On découvre aussi, et c’est une des surprises du film, une autre Georgette que la figurante que l’on a l’habitude de voir dans maints films belges : elle est sobre. « C’était mon grand souci, je ne voulais pas tomber dans une espèce de pantalonnade. Il fallait que les personnages existent tout de suite visuellement sans tomber dans la caricature puisqu’il n’y avait pratiquement pas de dialogues. Le dispositif était suffisamment fort pour qu’on n’en rajoute pas dans le jeu. Je voulais une sorte de comique à froid. Si on me dit c’est british, je suis heureux ».

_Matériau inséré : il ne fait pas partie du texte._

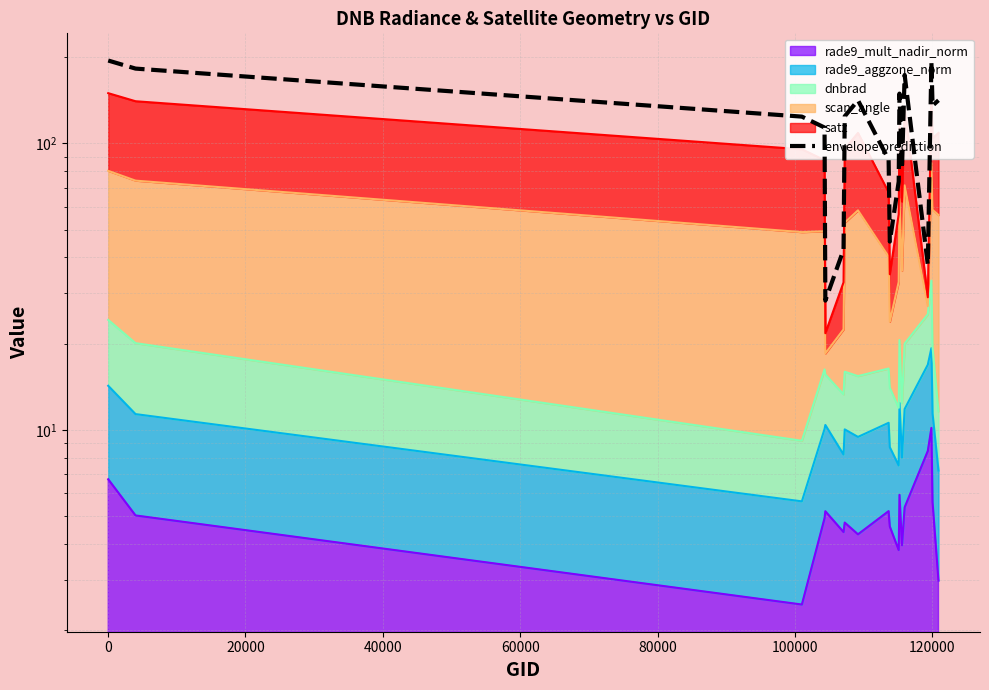

What is the greatest value displayed?

194.7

Nous, cela nous fait plutôt penser au cinéma d’Aki Kaurismaki qui fait se rencontrer l’humain et le burlesque comme les deux faces d’une même médaille. « C’est marrant, lorsque l’assistant m’a demandé quelles étaient les références du film, je lui ai répondu Kaurismaki, parce que j’aimais son côté burlesque à froid  et aussi Sam Peckinpah (éclat de rire). Dans le plan où Georgette pilonne le sac Vuitton, j’avais imaginé une sorte de montage très syncopé qui ne tenait absolument pas la route. Peckinpah, c’est beaucoup de plans fixes, et je voulais un montage très cut sans mouvements de caméra, mais cela ne fonctionnait pas. On s’est rendu compte que voir le sac Vuitton saccagé n’apportait rien. On a donc choisi un  plan fixe de dos. Pour en revenir à Kaurismaki, c’est un cinéma de l’économie, il fait beaucoup de plans fixes. Dans Kwiz il y a un seul mouvement de caméra, un travelling arrière. »

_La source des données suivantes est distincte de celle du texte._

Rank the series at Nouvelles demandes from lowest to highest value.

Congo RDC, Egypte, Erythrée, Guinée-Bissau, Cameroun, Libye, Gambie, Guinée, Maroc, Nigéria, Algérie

On pourrait continuer des heures à parler de nos passions cinéphiliques, de la comédie à l’italienne (Le Fanfaron de Dino Risi ou Affreux, sales et méchants d’Ettore Scola), de Sam Peckinpah, encore et toujours (du malentendu chez ce prétendu apôtre de la violence dont le cinéma n'est qu'une balade crépusculaire des mythes américains), mais, Chut. Lumière, on vous laisse à vos fantasmes cinématographiques et à la vision de Kwiz.